The model is useful, not true. The normal distribution is a good approximation of SAT scores, which makes it a useful tool for admissions offices and students. But treating the model as a law of nature leads to fatalistic thinking: "The bell curve says most people are mediocre." No. The bell curve says that a particular measurement tool, applied to a particular population, produces a particular distribution of scores. That's a much more modest — and more accurate — claim.

Professor Washington's Lens

This matters beyond standardized testing. Professor Washington encounters the same issue with risk assessment algorithms. If a predictive policing algorithm assigns risk scores that follow a bell curve, it's tempting to think the bell curve represents some fundamental distribution of "criminality" in the population. But the distribution reflects the algorithm's design choices: which features it includes, how it weights them, what training data it uses.

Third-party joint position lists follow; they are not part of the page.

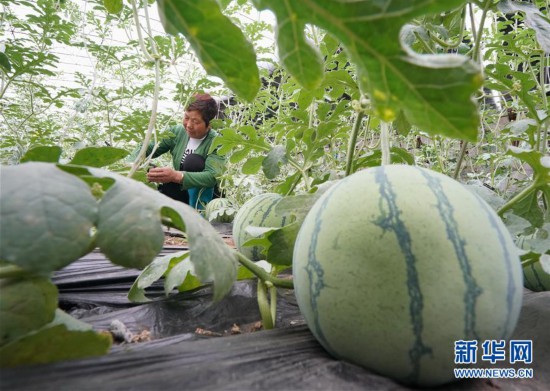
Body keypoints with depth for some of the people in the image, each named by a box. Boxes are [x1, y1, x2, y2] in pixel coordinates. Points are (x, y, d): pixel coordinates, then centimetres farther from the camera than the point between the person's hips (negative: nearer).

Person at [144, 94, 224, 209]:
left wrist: (176, 176, -48)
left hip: (206, 196, -4)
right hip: (182, 194, 4)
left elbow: (212, 177, -34)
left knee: (193, 161, -27)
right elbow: (150, 148, -6)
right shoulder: (177, 132, -5)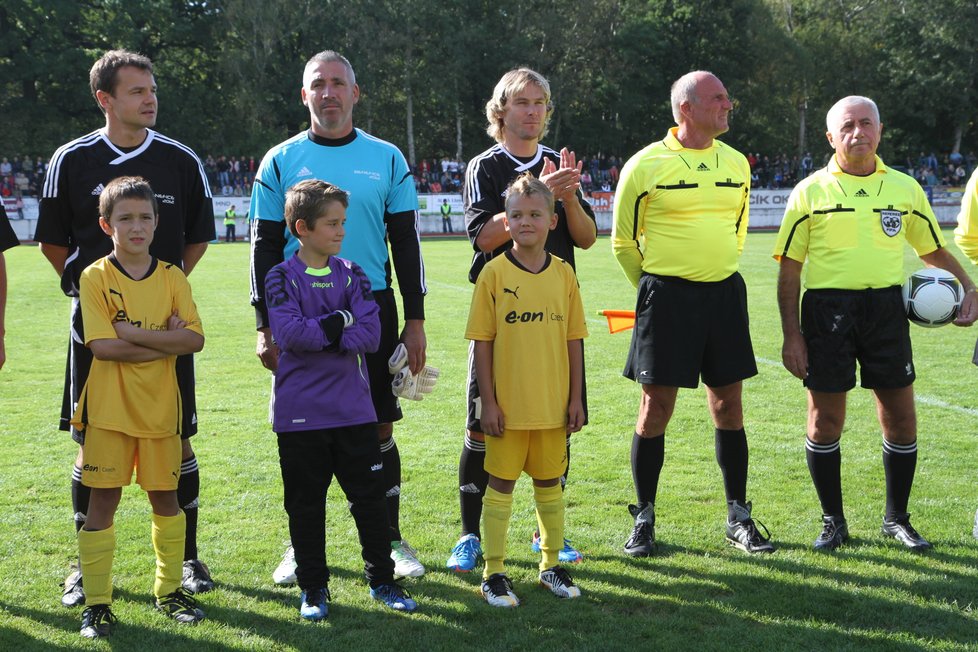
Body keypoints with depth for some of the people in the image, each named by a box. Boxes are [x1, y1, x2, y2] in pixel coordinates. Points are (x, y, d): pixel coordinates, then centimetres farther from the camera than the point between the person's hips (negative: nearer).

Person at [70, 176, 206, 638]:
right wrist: (165, 341, -14)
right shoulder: (95, 277, -5)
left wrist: (134, 333, -16)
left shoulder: (172, 278, 4)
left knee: (165, 497, 11)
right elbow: (102, 346, -16)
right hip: (109, 408, -3)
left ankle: (170, 589, 26)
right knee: (102, 501, 1)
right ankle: (96, 601, 10)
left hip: (160, 406, 3)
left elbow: (194, 339, -8)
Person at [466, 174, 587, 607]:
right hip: (508, 404, -3)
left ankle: (551, 565, 28)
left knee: (550, 482, 14)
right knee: (501, 485, 5)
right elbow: (482, 341, -6)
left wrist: (576, 397, 4)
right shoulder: (494, 273, -7)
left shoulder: (563, 274, 2)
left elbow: (573, 340, 6)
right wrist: (488, 401, -9)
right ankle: (494, 573, 15)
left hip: (553, 404, 3)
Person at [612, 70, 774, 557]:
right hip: (667, 296, -4)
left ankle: (738, 517, 18)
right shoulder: (646, 165, -6)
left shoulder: (736, 163, 8)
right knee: (656, 408, 0)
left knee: (728, 407, 8)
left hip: (724, 294, 4)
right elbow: (624, 242, 3)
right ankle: (644, 518, 12)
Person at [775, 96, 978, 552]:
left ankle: (896, 518, 23)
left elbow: (934, 250, 19)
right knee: (825, 420, 3)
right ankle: (833, 521, 19)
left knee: (900, 418, 5)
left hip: (886, 308, 2)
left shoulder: (905, 189, 9)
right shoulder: (810, 192, 1)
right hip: (827, 309, -2)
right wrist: (792, 334, -5)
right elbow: (789, 267, 1)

"When someone shows you a bell curve," Washington tells his students, "your first question should be: Who built this instrument, and what choices did they make?"

Discussion Questions

If the SAT were redesigned to produce a uniform distribution of scores (everyone equally spread from 400 to 1600), how would this change the college admissions process? Would it be fairer? Less fair? Why?
The College Board publishes mean scores broken down by race, gender, and family income, and significant gaps exist between groups. Given what you've learned about how the test is designed, what can and cannot be concluded from these score gaps?
Some universities have moved to "test-optional" admissions, partly because of concerns about what standardized tests actually measure. Based on what you've learned about the normal distribution as a model, write a paragraph supporting or opposing this policy change. Use statistical reasoning.
Apply z-scores to your own test experience. If a class exam has $\mu = 72$ and $\sigma = 10$, and a standardized test has $\mu = 500$ and $\sigma = 100$, on which exam is a score of 92 more impressive? Show your work.

Key Takeaways

SAT and ACT scores are engineered to follow a normal distribution through careful question selection, scaling, and norming
The bell curve of scores reflects the test design, not a natural law of intelligence
Z-scores allow comparison across different tests and scoring scales
The normal model is useful for calculating percentiles and making comparisons — but it should not be mistaken for a description of human potential
Always ask: "Is this bell curve a feature of the phenomenon, or a feature of the measurement?"